Cerebral Palsy falls into one of three main types: Ataxic CP, Athetoid CP, and Spastic CP. Some children or adults will have only one type of CP, while some will have a combination of two and others will have a combination of all three.
- Ataxic CP is caused by damage to the cerebellum, which controls balance; this is the rarest of the three types. Children with this type of CP have difficulty co-ordinating movements and balance.
- Athetoid CP is caused by damage to the basal ganglion and causes uncoordinated, involuntary, and uncontrolled muscle movement. Children with this type of CP may be able to walk but often stumble. It is also characterized by twisting of the fingers and wrists.
- Spastic CP is caused by damage to the cortex which controls movement and sensation. It is the most common type of CP and results in tight muscles in the arms and legs. Children with this type of CP can avoid being placed in a wheelchair if their muscles are exercised properly.

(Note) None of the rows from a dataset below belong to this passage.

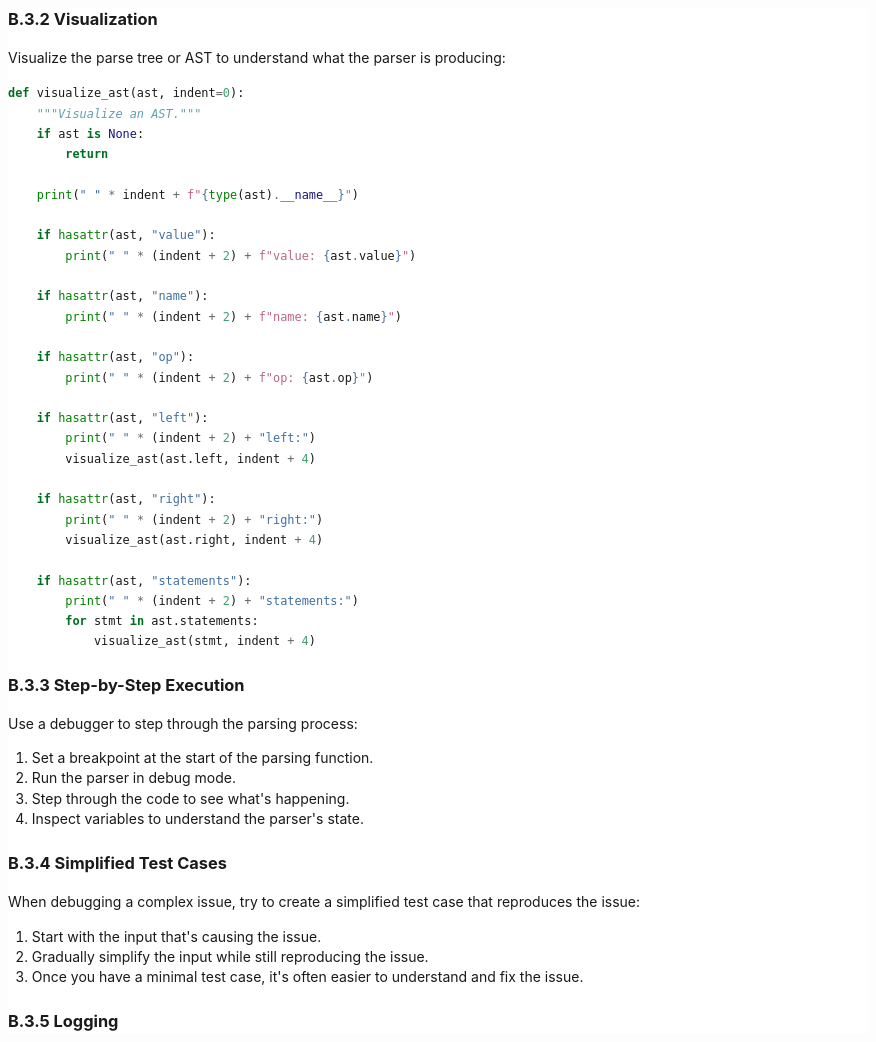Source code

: ### B.3.2 Visualization

Visualize the parse tree or AST to understand what the parser is producing:

```python
def visualize_ast(ast, indent=0):
    """Visualize an AST."""
    if ast is None:
        return

    print(" " * indent + f"{type(ast).__name__}")

    if hasattr(ast, "value"):
        print(" " * (indent + 2) + f"value: {ast.value}")

    if hasattr(ast, "name"):
        print(" " * (indent + 2) + f"name: {ast.name}")

    if hasattr(ast, "op"):
        print(" " * (indent + 2) + f"op: {ast.op}")

    if hasattr(ast, "left"):
        print(" " * (indent + 2) + "left:")
        visualize_ast(ast.left, indent + 4)

    if hasattr(ast, "right"):
        print(" " * (indent + 2) + "right:")
        visualize_ast(ast.right, indent + 4)

    if hasattr(ast, "statements"):
        print(" " * (indent + 2) + "statements:")
        for stmt in ast.statements:
            visualize_ast(stmt, indent + 4)
```

### B.3.3 Step-by-Step Execution

Use a debugger to step through the parsing process:

1. Set a breakpoint at the start of the parsing function.
2. Run the parser in debug mode.
3. Step through the code to see what's happening.
4. Inspect variables to understand the parser's state.

### B.3.4 Simplified Test Cases

When debugging a complex issue, try to create a simplified test case that reproduces the issue:

1. Start with the input that's causing the issue.
2. Gradually simplify the input while still reproducing the issue.
3. Once you have a minimal test case, it's often easier to understand and fix the issue.

### B.3.5 Logging
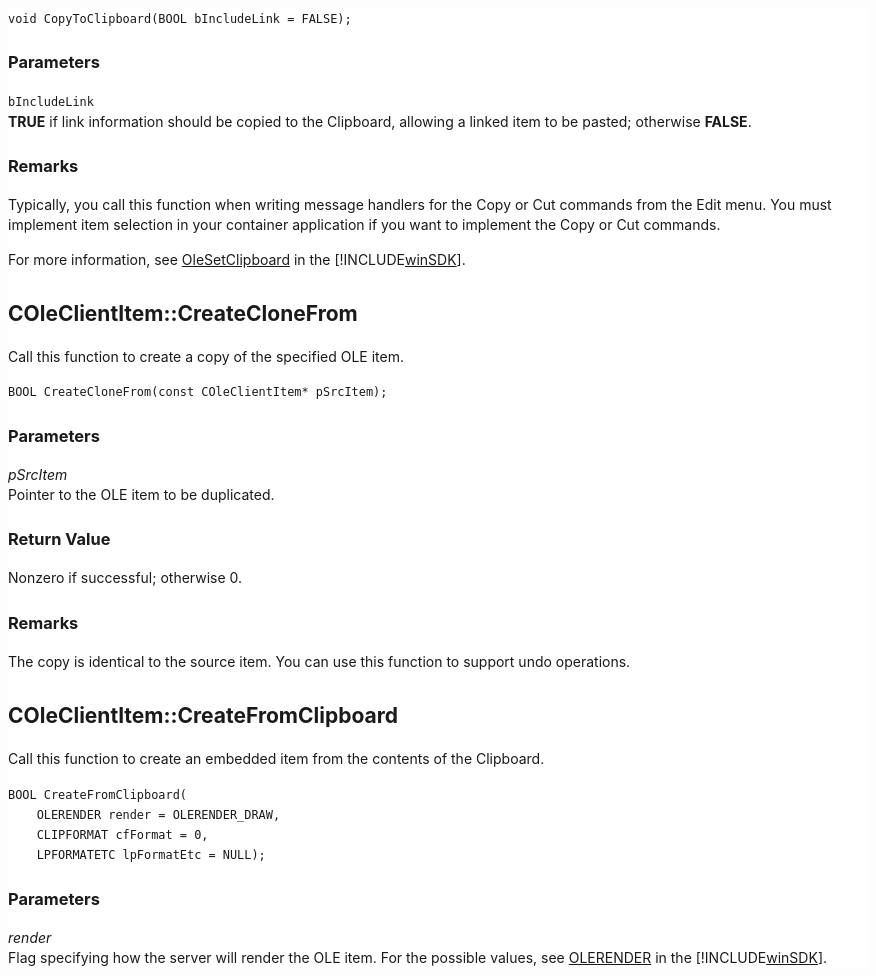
 ```  
void CopyToClipboard(BOOL bIncludeLink = FALSE);
```  
  
### Parameters  
 `bIncludeLink`  
 **TRUE** if link information should be copied to the Clipboard, allowing a linked item to be pasted; otherwise **FALSE**.  
  
### Remarks  
 Typically, you call this function when writing message handlers for the Copy or Cut commands from the Edit menu. You must implement item selection in your container application if you want to implement the Copy or Cut commands.  
  
 For more information, see [OleSetClipboard](http://msdn.microsoft.com/library/windows/desktop/ms686623) in the [!INCLUDE[winSDK](../../atl/includes/winsdk_md.md)].  
  
##  <a name="coleclientitem__createclonefrom"></a>  COleClientItem::CreateCloneFrom  
 Call this function to create a copy of the specified OLE item.  
  
```  
BOOL CreateCloneFrom(const COleClientItem* pSrcItem);
```  
  
### Parameters  
 *pSrcItem*  
 Pointer to the OLE item to be duplicated.  
  
### Return Value  
 Nonzero if successful; otherwise 0.  
  
### Remarks  
 The copy is identical to the source item. You can use this function to support undo operations.  
  
##  <a name="coleclientitem__createfromclipboard"></a>  COleClientItem::CreateFromClipboard  
 Call this function to create an embedded item from the contents of the Clipboard.  
  
```  
BOOL CreateFromClipboard(
    OLERENDER render = OLERENDER_DRAW,  
    CLIPFORMAT cfFormat = 0,  
    LPFORMATETC lpFormatEtc = NULL);
```  
  
### Parameters  
 *render*  
 Flag specifying how the server will render the OLE item. For the possible values, see [OLERENDER](http://msdn.microsoft.com/library/windows/desktop/ms691507) in the [!INCLUDE[winSDK](../../atl/includes/winsdk_md.md)].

Risk factors associated with Cerebral Palsy include, but are not limited to, premature birth, improper oxygen through the placenta while the infant was developing, bacterial infection in the mother while pregnant, and prolonged oxygen loss during birth. Severe jaundice after birth, RH or A-B-O blood incompatibility between the mother and child, and the mother being infected with German measles during the beginning of her pregnancy are other possible risk factors.
Unfortunately, at this time there is no cure for CP due to the fact that brain damage cannot be reversed. With training and therapy, however, muscle function and co-ordination can be improved.
Learning more about this condition, it might help you to understand what causes it. If you have children, you can explain to them why some children and adults have this disability.